I have spent the past three years reading everything I can get my hands on about world war one. Now that we are on the brink of the one hundredth anniversary of the Great War many new books are coming to market. “Catastrophe 1914” is one of them. In 1930 Sir Winston Churchill wrote “No part of the Great War compares in interest with its opening”. Max Hastings’s book addresses only the last six months of 1914. The book is well researched and Hastings draws on a wide range of documents and firsthand account to chronicle the events. The major strength of the book is how Hastings portrays the principal characters, not as stereotype but as real human beings with as many flaws as virtues. The author uses excellent narrative skill as he provides the wide-lens approach to the broad political and economical environment, but he also pays close attention to the details of his characters and their lives that makes for a human story. As you read the book you can see how the author rejects the long held academic theories about the war. He goes step by step and destroys the myths about the war’s beginning, and briefly destroys the theories about the consequence of the wars ending and also about what if German had won. Hasting sketches the steps by which Europe descended into war, he does not break new historiographical ground but rather skillfully outlines evidence by several generations of scholars into a readable narrative that is highly understandable to the lay reader. The author covers both the Western and Eastern fronts of the war as they were entirely different wars being fought at the same time. Hastings held me spellbound throughout the book. If you are interested in WWI history this is an excellent book to provide you with understanding and insight as well as wet your appetite for more. Simon Vance did an excellent job narrating the long book.
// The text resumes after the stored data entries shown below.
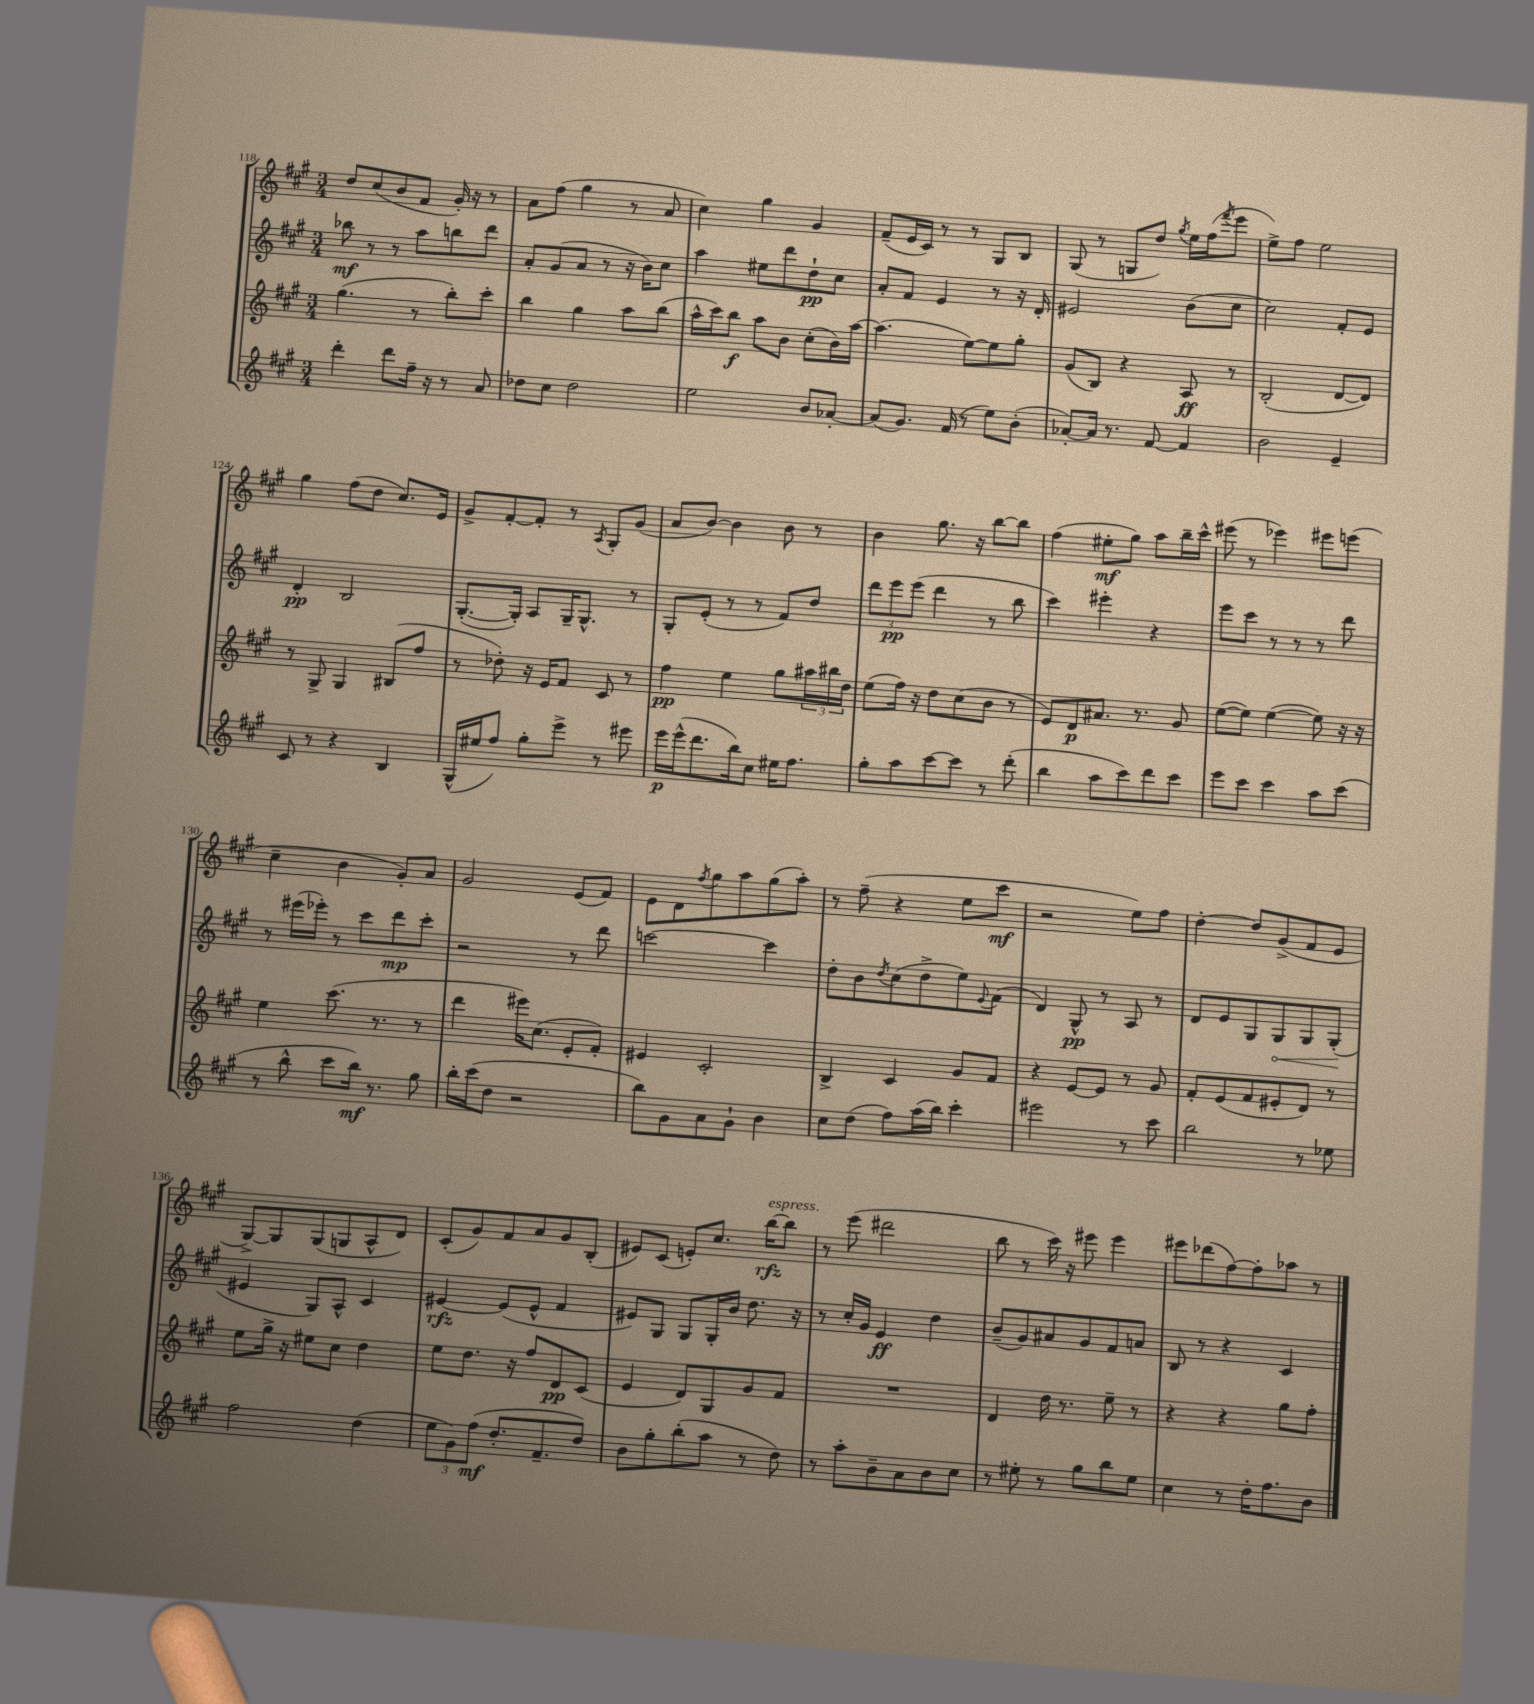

**kern	**dynam	**kern	**dynam	**kern	**dynam	**kern	**dynam
*part4	*part4	*part3	*part3	*part2	*part2	*part1	*part1
*staff4	*staff4	*staff3	*staff3	*staff2	*staff2	*staff1	*staff1
*clefG2	*	*clefG2	*	*clefG2	*	*clefG2	*
*k[f#c#g#]	*	*k[f#c#g#]	*	*k[f#c#g#]	*	*k[f#c#g#]	*
*M3/4	*	*M3/4	*	*M3/4	*	*M3/4	*
=118	=118	=118	=118	=118	=118	=118	=118
4ddd'\	.	(4.gg#\	.	8bb-X\	mf	8dd/L	.
.	.	.	.	8r	.	(8cc#/	.
8ddd\L	.	.	.	8r	.	8b/	.
16ff#~\Jk	.	8r	.	8aa\L	.	8f#/J	.
16r	.	.	.	.	.	.	.
8r	.	8bb'\L)	.	8bbn\	.	16g#'/)	.
.	.	.	.	.	.	16r	.
8a/	.	8ccc#'\J	.	8ddd\J	.	8r	.
=119	=119	=119	=119	=119	=119	=119	=119
8dd-X\L	.	4bb\	.	8a'/L	.	8a\L	.
8cc#\J	.	.	.	(8g#/	.	(8ff#\J	.
2dd-\	.	4gg#\	.	8a/J	.	4gg#\	.
.	.	.	.	8r	.	.	.
.	.	8aa\L	.	16r	.	8r	.
.	.	.	.	16b\KL)	.	.	.
.	.	(8bb\J	.	8cc#\J	.	8a/	.
=120	=120	=120	=120	=120	=120	=120	=120
2ee\	.	16aa^^\LL	.	4aa\	.	4cc#\)	.
.	.	16ccc#\J)	.	.	.	.	.
.	.	8bb\J	f	.	.	.	.
.	.	8aa\L	.	8ee#X\L	.	4gg#\	.
.	.	8b\J	.	8ddd\	.	.	.
8b/L	.	(8cc#'\L	.	8dd`\	pp	4g#/	.
[8a-X'/J	.	16b\L)	.	8cc#\J	.	.	.
.	.	[16aa\JJ	.	.	.	.	.
=121	=121	=121	=121	=121	=121	=121	=121
(8a-/L]	.	(4.aa\]	.	8a'/L	.	(8f#~/L	.
8.g#/J)	.	.	.	8f#/J	.	16e/L	.
.	.	.	.	.	.	16c#/JJ)	.
.	.	.	.	4e/	.	8r	.
(16f#/	.	.	.	.	.	.	.
8r	.	[8ee\L)	.	.	.	8r	.
8ee\L)	.	8ee\]	.	8r	.	8G#/L	.
(8b'\J	.	8gg#'\J	.	16r	.	8B/J	.
.	.	.	.	16d'/	.	.	.
=122	=122	=122	=122	=122	=122	=122	=122
[8a-X'/L)	.	(8g#/L	.	2e#X/	.	(8G#/	.
16a-/Jk]	.	8B/J)	.	.	.	8r	.
8.r	.	.	.	.	.	.	.
.	.	4r	.	.	.	8Gn/L	.
[8f#/	.	.	.	.	.	8dd/J)	.
.	.	.	.	.	.	8qgg#/	.
4f#/]	.	8A/	ff	(8b\L	.	16ee\LL	.
.	.	.	.	.	.	(16ff#\J	.
.	.	.	.	.	.	8qfff#/	.
.	.	8r	.	8cc#\J	.	8eee\J	.
=123	=123	=123	=123	=123	=123	=123	=123
2b\	.	(2B'/	.	2cc#\)	.	8ee^\L)	.
.	.	.	.	.	.	8ff#\J	.
.	.	.	.	.	.	2ee\	.
4e~/	.	[8d/L	.	8f#'/L	.	.	.
.	.	8d/J])	.	8e/J	.	.	.
!!LO:LB:g=z
=124	=124	=124	=124	=124	=124	=124	=124
8c#/	.	8r	.	4d'/	pp	4gg#\	.
8r	.	8G#^/	.	.	.	.	.
4r	.	4G#/	.	2B/	.	(8ff#\L	.
.	.	.	.	.	.	8dd\J	.
4B/	.	(8B#X/L	.	.	.	8.cc#/L)	.
.	.	8ff#/J	.	.	.	.	.
.	.	.	.	.	.	16e/Jk	.
=125	=125	=125	=125	=125	=125	=125	=125
(16G#^^/LL	.	8r	.	([8.G#'/L	.	8g#^/L	.
16ee#X/J	.	.	.	.	.	.	.
8ff#/J)	.	8dd-X'\)	.	.	.	[8f#'/	.
.	.	.	.	16G#'/Jk])	.	.	.
8gg#'\L	.	16r	.	8A/L	.	8f#'/J]	.
.	.	16e/KL	.	.	.	.	.
8eee^\J	.	8f#/J	.	16G#~/K	.	8r	.
.	.	.	.	8.G#^^/J	.	.	.
.	.	.	.	.	.	8qA/	.
8r	.	8c#/	.	.	.	8G#'/L	.
8eee#X\	.	8r	.	8r	.	(8g#/J	.
=126	=126	=126	=126	=126	=126	=126	=126
16eee\LL	p	4ff#\	pp	8G#'/L	.	8a/L	.
(16eee^^\J	.	.	.	.	.	.	.
8.ddd\	.	.	.	(8e'/J	.	[8b/J)	.
.	.	4ee\	.	8r	.	4b\]	.
16bb\k)	.	.	.	.	.	.	.
8cc#\J	.	.	.	8r	.	.	.
16ee#X\KL	.	8gg#\L	.	8f#/L)	.	8b\	.
8.ff#\J	.	.	.	.	.	.	.
.	.	24aa#X\L	.	8dd/J	.	8r	.
.	.	24bb#X\	.	.	.	.	.
.	.	24dd\JJ	.	.	.	.	.
=127	=127	=127	=127	=127	=127	=127	=127
8gg#'\L	.	(8ee\L	.	12ddd\L	.	4b\	.
.	.	.	.	12eee\	pp	.	.
8aa\	.	16ff#\Jk)	.	.	.	.	.
.	.	.	.	(12eee\J	.	.	.
.	.	16r	.	.	.	.	.
[8ccc#\	.	8dd\L	.	4ddd\	.	8.gg#\	.
8ccc#\J]	.	(8cc#\	.	.	.	.	.
.	.	.	.	.	.	16r	.
8r	.	8b\J	.	8r	.	[8bb\L	.
(8ddd'\	.	8r	.	8bb\	.	8bb\J]	.
=128	=128	=128	=128	=128	=128	=128	=128
4bb\	.	8e/L)	.	4ccc#\)	.	(4ff#\	.
.	.	8d/	p	.	.	.	.
8aa\L	.	8.a#X/J	.	4eee#X'\	.	8ee#X'\L	mf
8ccc#\)	.	.	.	.	.	8gg#\J)	.
.	.	8.r	.	.	.	.	.
8ddd\	.	.	.	4r	.	8aa\L	.
8ccc#\J	.	8g#/	.	.	.	16bb~\L	.
.	.	.	.	.	.	16ccc#^^\JJ	.
=129	=129	=129	=129	=129	=129	=129	=129
8eee\L	.	([8ee\L	.	8eee\L	.	(8eee#X\	.
8ccc#\J	.	8ee\J])	.	8ccc#\J	.	8r	.
4ccc#\	.	([4ee\	.	8r	.	4eee-X\)	.
.	.	.	.	8r	.	.	.
8aa\L	.	8ee\])	.	8r	.	8eee#X\L	.
(8ccc#\J	.	16r	.	8ddd\	.	(8eeen\J	.
.	.	16r	.	.	.	.	.
!!LO:LB:g=z
=130	=130	=130	=130	=130	=130	=130	=130
8r	.	4ee\	.	8r	.	4cc#~\	.
8bb^^\	.	.	.	(16eee#X\LL	.	.	.
.	.	.	.	16eee-X'\JJ)	.	.	.
8ccc#\L	.	(8.ccc#\	.	8r	.	4b\	.
16bb\Jk)	mf	.	.	8ccc#\L	.	.	.
8.r	.	8.r	.	.	.	.	.
.	.	.	.	8ddd\	mp	8g#'/L)	.
8gg#\	.	8r	.	8ccc#'\J	.	8a/J	.
=131	=131	=131	=131	=131	=131	=131	=131
16bb'\LL	.	4ddd\	.	2r	.	2g#/	.
(16ccc#\J	.	.	.	.	.	.	.
8dd\J	.	.	.	.	.	.	.
2r	.	16eee#X\KL)	.	.	.	.	.
.	.	(8.cc#\J	.	.	.	.	.
.	.	8e'/L	.	8r	.	(8e/L	.
.	.	8f#'/J)	.	8ddd\	.	8f#/J)	.
=132	=132	=132	=132	=132	=132	=132	=132
8bb\L)	.	4e#X/	.	[2cccn\	.	8e\L	.
8g#\	.	.	.	.	.	8d\	.
.	.	.	.	.	.	8qff#/	.
8a\	.	2c#'/	.	.	.	8gg#\	.
8g#`\J	.	.	.	.	.	8aa\	.
4b\	.	.	.	4ccc\]	.	(8gg#\	.
.	.	.	.	.	.	8aa'\J)	.
=133	=133	=133	=133	=133	=133	=133	=133
8cc#\L	.	4B^/	.	8dd'\L	.	8r	.
(8dd\J	.	.	.	8b\	.	(8ff#~\	.
.	.	.	.	8qdd/	.	.	.
8ff#\L)	.	4c#/	.	(8cc#\	.	4r	.
(16aa\L	.	.	.	8dd^\	.	.	.
16bb\JJ)	.	.	.	.	.	.	.
4ccc#'\	.	8g#/L	.	8ee\)	.	8ee\L	.
.	.	.	.	8qqe/	.	.	.
.	.	8f#/J	.	(8f#\J	.	8ccc#\J	mf
=134	=134	=134	=134	=134	=134	=134	=134
2eee#X\	.	4r	.	4d/)	.	2r	.
.	.	[8e/L	.	8G#^^/	pp	.	.
.	.	8e/J]	.	8r	.	.	.
8r	.	8r	.	8A/	.	8ee\L)	.
8ccc#\	.	8g#/	.	8r	.	8ff#\J	.
=135	=135	=135	=135	=135	=135	=135	=135
2bb\	.	8f#'/L	.	8d/L	.	[4dd'\	.
.	.	(8e/	.	8e/	.	.	.
.	.	8f#/	.	8G#/	.	8dd/L]	.
!	!	!	!	!	!LO:HP:b	!	!
.	.	8e#X'/	.	8G#/	<	(8g#^/	.
8r	.	8d/J)	.	8G#/	.	8f#/	.
8ee-X\	.	8r	.	(8G#'/J	.	8e/J	.
.	.	.	.	.	[	.	.
!!LO:LB:g=z
=136	=136	=136	=136	=136	=136	=136	=136
2ff#\	.	8ee\L	.	4e#X/	.	[8G#^/L)	.
.	.	16gg#^\Jk	.	.	.	8G#/]	.
.	.	16r	.	.	.	.	.
.	.	8ee#X\L	.	8G#/L)	.	(8G#/	.
.	.	8cc#\J	.	8A^^/J	.	8Gn/	.
(4dd\	.	4dd\	.	4c#/	.	8A^^/	.
.	.	.	.	.	.	8d/J)	.
=137	=137	=137	=137	=137	=137	=137	=137
12ee\L	.	8ee\L	.	[4e#X/	rfz	(8c#'/L	.
12g#\)	.	.	.	.	.	.	.
.	.	8.dd\J	.	.	.	8g#/)	.
(12ff#\J	mf	.	.	.	.	.	.
8.dd'/L	.	.	.	(8e#/L]	.	8f#/	.
.	.	16r	.	.	.	.	.
.	.	8ff#/L	.	8e#^^/J	.	8a/	.
8.f#~/	.	.	.	.	.	.	.
.	.	8d/	pp	4f#/	.	8g#/	.
8dd/J)	.	(8c#/J	.	.	.	(8B'/J	.
=138	=138	=138	=138	=138	=138	=138	=138
8b\L	.	4e/	.	8e#X/L)	.	8e#X/L)	.
8gg#'\	.	.	.	8G#/J	.	(8c#/J	.
(8bb'\	.	8d/L)	.	8G#/L	.	8en'/L)	.
8aa\J	.	8G#/	.	16G#'/L	.	8.cc#/J	.
.	.	.	.	16b/JJ	.	.	.
8r	.	8g#/	.	8.dd\	.	.	.
!	!	!	!	!	!	!LO:TX:a:i:t=espress.	!
.	.	.	.	.	.	[16bb\KL	rfz
8dd\)	.	8f#/J	.	.	.	8bb\J]	.
.	.	.	.	16r	.	.	.
=139	=139	=139	=139	=139	=139	=139	=139
8r	.	2.r	.	8r	.	8r	.
8aa'\L	.	.	.	16cc#'/LL	.	(8eee\	.
.	.	.	.	16g#/JJ	.	.	.
8b~\	.	.	.	4e/	ff	2ddd#X\	.
8a\	.	.	.	.	.	.	.
8b\	.	.	.	4dd\	.	.	.
8cc#\J	.	.	.	.	.	.	.
=140	=140	=140	=140	=140	=140	=140	=140
8r	.	4d/	.	(8b~/L	.	8bb\	.
8ee#X'\	.	.	.	8g#/)	.	8r	.
8r	.	16dd\	.	8a#X/	.	16ccc#\)	.
.	.	8.r	.	.	.	16r	.
8gg#\L	.	.	.	8g#/	.	8eee#X\	.
8bb\	.	8ee~\	.	8f#/	.	4eee#\	.
8ee#\J	.	8r	.	8an/J	.	.	.
=141	=141	=141	=141	=141	=141	=141	=141
4cc#\	.	4r	.	8B/	.	8eee#X\L	.
.	.	.	.	8r	.	(8ddd-X\	.
8r	.	4r	.	4r	.	[8ff#\)	.
16dd'\KL	.	.	.	.	.	8ff#'\]	.
8.ff#\	.	.	.	.	.	.	.
.	.	8gg#\L	.	4c#/	.	8aa-X\J	.
8b\J	.	8ff#'\J	.	.	.	8r	.
==	==	==	==	==	==	==	==
*-	*-	*-	*-	*-	*-	*-	*-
I read the first book on Genghis Khan and now on the Mongol Queens. This is a good book all women should read this and find out how much more freedom the women had under the Mongol rule compared to Islam and in Europe. The long term effects of the Mongol was very interesting. The information provided in this book gives a different view of history compared to the standard European view we were taught in school. So much new information has been discovered recently. Great history told in an interesting fashion.
Margaret Macmillan is Canadian historian who is teaching at Oxford University. She is the great-granddaughter of David Lloyd George, Britain’s wartime Prime Minister. I recently read Max Hastings “Catastrophe 1914”. He and Macmillan are coving the same nine months leading up to the war. Hasting covered the role of general staff of rival governments showing a step by step documentation leading up to war. MacMillan on the other hand covers the diplomats and politicians showing step by step how they had avoided war numerous time and why this occasion they failed. Even though Macmillan’s book is scholarly it is very readable. She has the ability to evoke the world at the beginning of the 20th Century, when Europe had gone 85 years without a general war between great powers. In these years there was an explosion of production, wealth and a transformation in society and the way people lived. Food was better and cheaper, dramatic advances in hygiene and medicine, faster communications including cheap public telegraphs. Macmillan asks “why would Europe want to throw it all away?” In the middle of the book Macmillan considers the larger context within which the final approach to war occurred. She is good at painting the intellectual background of “social Darwinism.” The author does a good job dealing with the July crisis and distributes the responsibility widely. It was created by Serbia irresponsibility, Austrian vengefulness, and the “Blank check” the Kaiser issued to Vienna. She recognizes how Britain’s, French and especially Russian actions exacerbated the crisis and rejects the view that this was a German pre-emptive strike, a “flight forward” from domestic strife into war, while arguing that German politics recklessly and knowingly risked war. I think she is right on both counts. Macmillan makes it clear wars are not inevitable there are always choices. Richard Burnip did an excellent job narrating this 32 hour book. This book is a must for anyone interested in WWI history.